As companies press forward with their digital strategies, one of the things that’s evident to CIOs and technology executives from a change management perspective is the degree to which cultural and process change factor into the success of these initiatives.
They’re not alone in this assessment. In a study of more than 16,000 executives from 157 countries and 28 industries conducted by Deloitte Consulting LLP and MIT Sloan Management Review, nearly 60 percent of respondents from `digitally maturing companies’ noted that their companies drive digital adoption and engagement by cultivating such values as risk-taking, collaboration, agility and continuous learning.
At Loyola University Chicago, one of the first steps that the IT organization has taken with its digital strategy is to create a vision for where it wants to go. “Then we identify effective ways to create awareness and communicate effectively our current state and vision for the desired future state – this is intrinsically tied to organizational strategic priorities, market trends, and competitive advantage,” said Susan Malisch, VP & CIO at the University. “This is a process – it requires repetition, transparency and continuous improvement.”
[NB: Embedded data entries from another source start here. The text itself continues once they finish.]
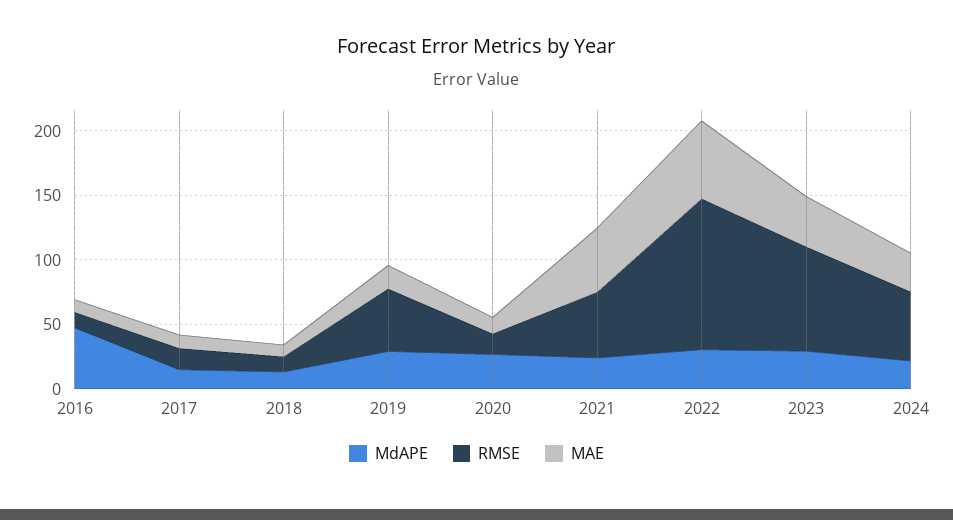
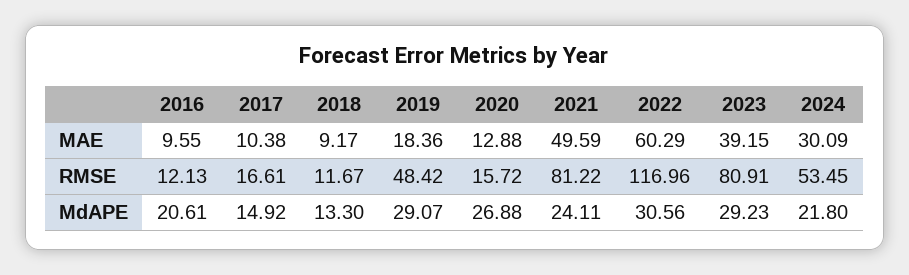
  {
    "MdAPE": {
-     "2016": 50,
+     "2016": 20.61,
      "2017": 14.92,
      "2018": 13.3,
      "2019": 29.07,
      "2020": 26.88,
      "2021": 24.11,
      "2022": 30.56,
      "2023": 29.23,
      "2024": 21.8
    },
    "RMSE": {
      "2016": 12.13,
      "2017": 16.61,
      "2018": 11.67,
      "2019": 48.42,
      "2020": 15.72,
-     "2021": 50,
+     "2021": 81.22,
      "2022": 116.96,
      "2023": 80.91,
      "2024": 53.45
    },
    "MAE": {
      "2016": 9.55,
      "2017": 10.38,
      "2018": 9.17,
      "2019": 18.36,
      "2020": 12.88,
      "2021": 49.59,
      "2022": 60.29,
      "2023": 39.15,
      "2024": 30.09
    }
  }

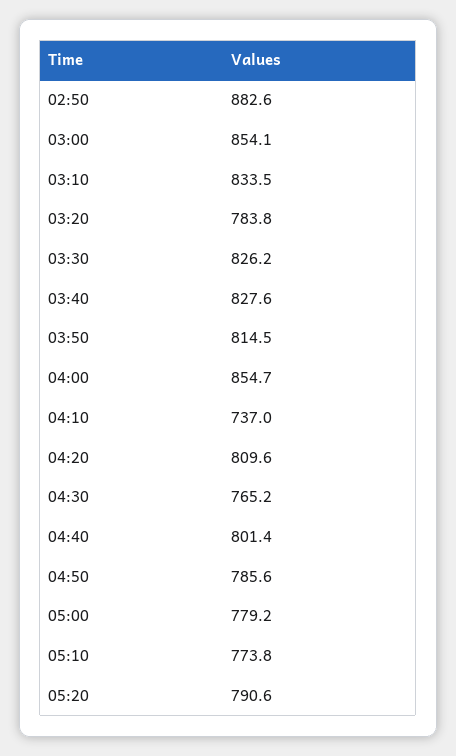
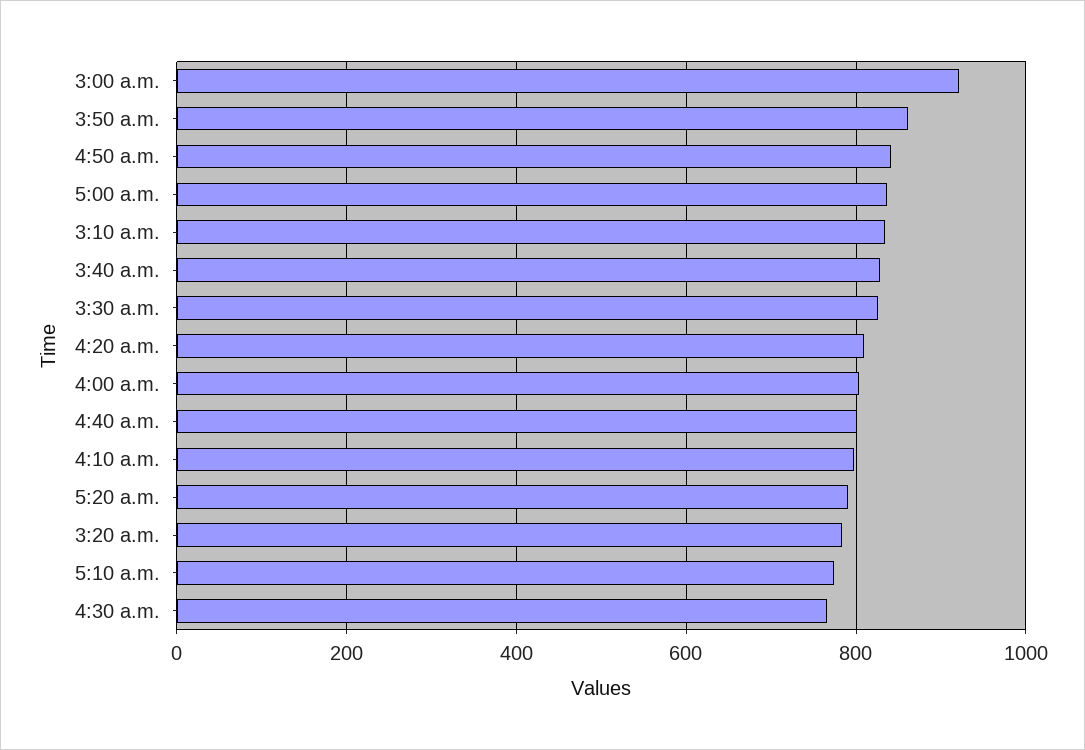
  {
-   "02:50": 882.6,
-   "03:00": 854.1,
+   "03:00": 920,
    "03:10": 833.5,
    "03:20": 783.8,
    "03:30": 826.2,
    "03:40": 827.6,
-   "03:50": 814.5,
+   "03:50": 860,
-   "04:00": 854.7,
+   "04:00": 800,
-   "04:10": 737,
+   "04:10": 800,
    "04:20": 809.6,
    "04:30": 765.2,
    "04:40": 801.4,
-   "04:50": 785.6,
+   "04:50": 840,
-   "05:00": 779.2,
+   "05:00": 840,
    "05:10": 773.8,
    "05:20": 790.6
  }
Malisch is an Advisory Board member and a speaker for the 2020 Chicago CIO Executive Leadership Summit, produced by HMG Strategy, which will take place on March 5th at the Fairmont Chicago, Millennium Park.
Once the desired future state has been established, the University’s internal technology teams can actively participate in the design and direction for how it gets there, said Malisch. “Stakeholders will engage because of the shared goals tied to strategic priorities and continuous improvement,” she adds.
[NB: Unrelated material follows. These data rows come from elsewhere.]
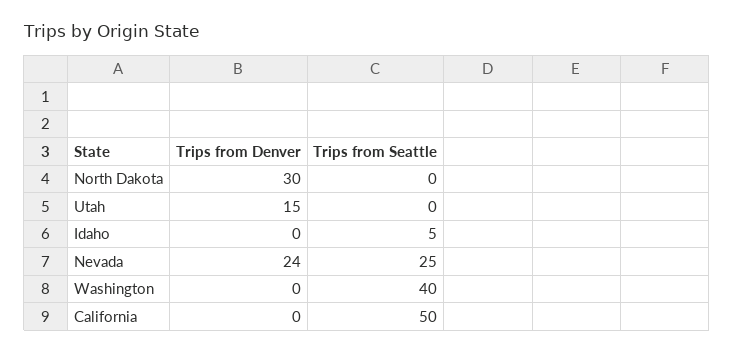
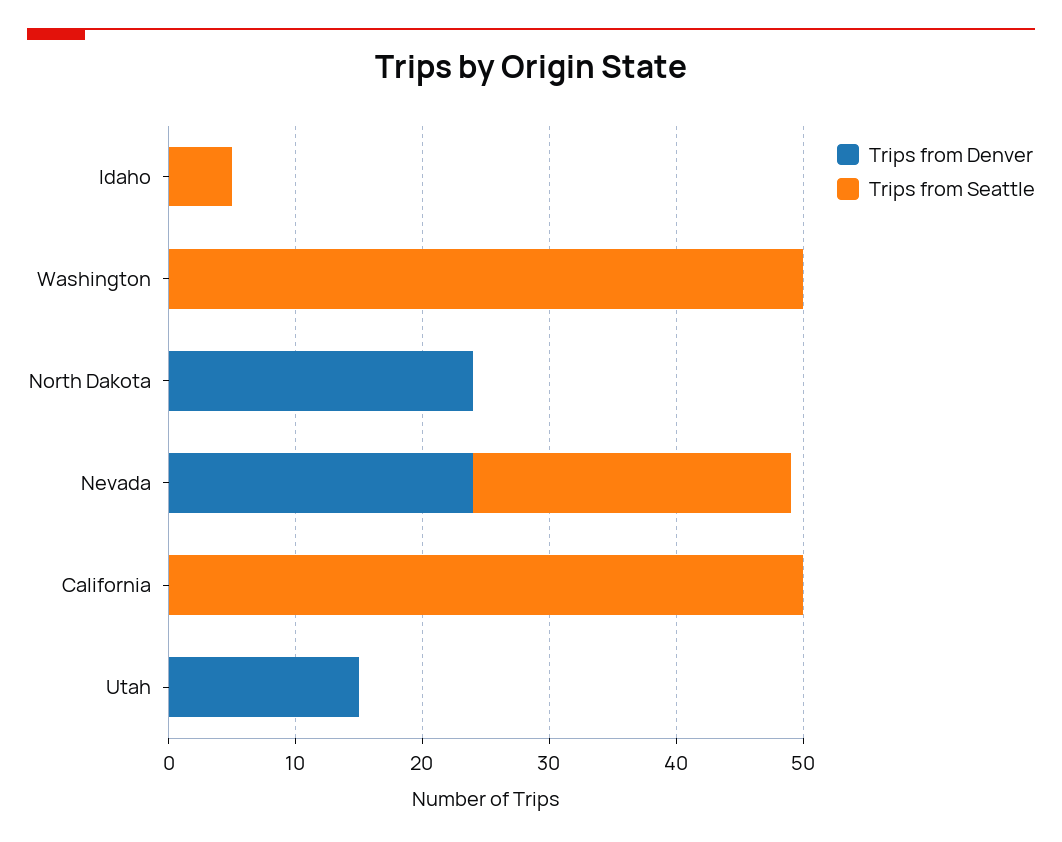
  {
    "Trips from Denver": {
-     "North Dakota": 30,
+     "North Dakota": 24,
      "Utah": 15,
      "Idaho": 0,
      "Nevada": 24,
      "Washington": 0,
      "California": 0
    },
    "Trips from Seattle": {
      "North Dakota": 0,
      "Utah": 0,
      "Idaho": 5,
      "Nevada": 25,
-     "Washington": 40,
+     "Washington": 50,
      "California": 50
    }
  }

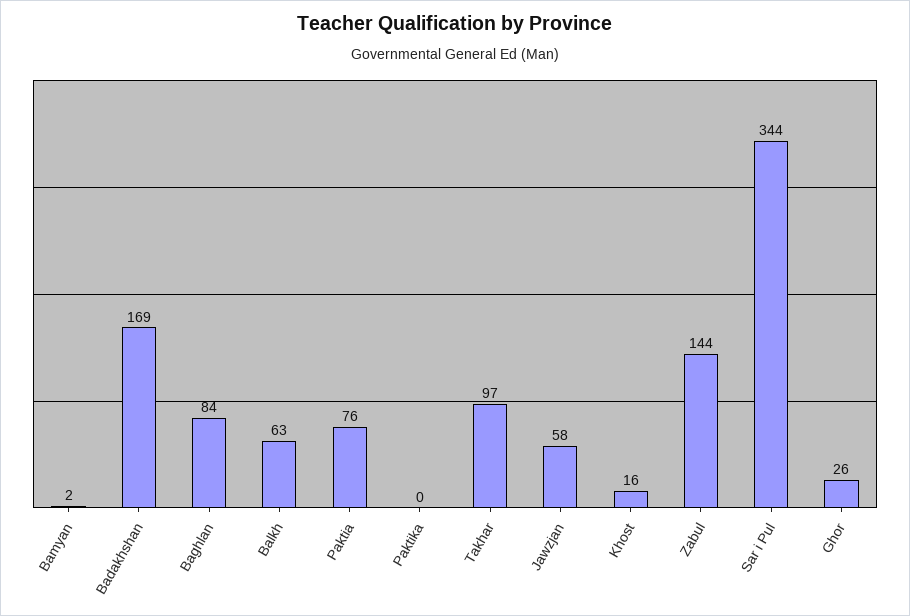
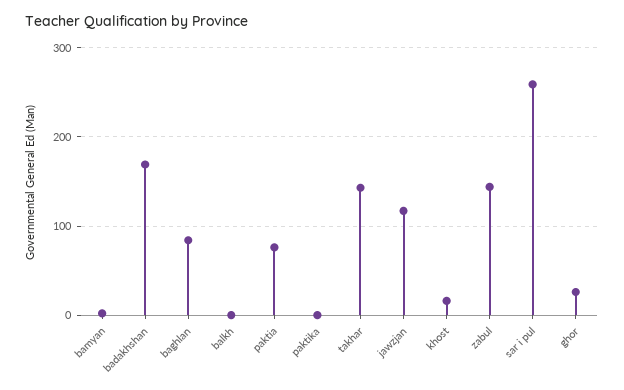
  {
    "Bamyan": 2,
    "Badakhshan": 169,
    "Baghlan": 84,
-   "Balkh": 63,
+   "Balkh": 0,
    "Paktia": 76,
    "Paktika": 0,
-   "Takhar": 97,
+   "Takhar": 140,
-   "Jawzjan": 58,
+   "Jawzjan": 120,
    "Khost": 16,
    "Zabul": 144,
-   "Sar i Pul": 344,
+   "Sar i Pul": 260,
    "Ghor": 26
  }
Because culture is led from the top of the organization, “there is a need for leaders to take into account the new context in which business goals need to be achieved – this requires new leadership competencies like leading through change, embracing ambiguity and uncertainty, and understanding what’s meant by `digital’ (data, AI etc.),” said Quintin McGrath, Senior Managing Director, Technology Management & Enablement (TME) group, Global Technology Services at Deloitte Global who is a chairperson for the Chicago summit.
The cultural shifts engendered by digital strategies are driven, in part, by using data and digital technologies, notes McGrath. “Digital strategies often center on using data, technology, and AI/analytics as the foundation for the change,” said McGrath. “One of the core cultural changes is moving from an intuition-led/gut feel decision-making to leveraging data-based insights adding to intuition.”
Succeeding with Process Change
Organizational culture also plays a critical role in the process changes that are needed to lead and execute on new digital strategies. For starters, garner commitment and support from executive leadership on the vision and direction of process change, said Malisch.
In addition, build a coalition of support from within the IT organization and with executive sponsors, said Malisch. Also, define clear steps and milestones for the process changes being addressed. “Communication should be transparent, consistent, regular, and use multiple channels and mediums,” said Malisch.
“Be sensitive to the fears of the staff,” added McGrath. “Be clear and transparent – focus on purpose and meaning.”
As with cultural changes, find ways to leverage data to augment decision-making before executing on process change, said McGrath.
“Storytelling and visual representations of concepts and future state are often very powerful to demonstrate value. It personalizes the change and more effectively communicates ‘Why should I care?’ Offer training and support in timely and effective ways to address new or revised processes – a bumpy transition often influences adoption, and the perception of success or failure,” said Malisch.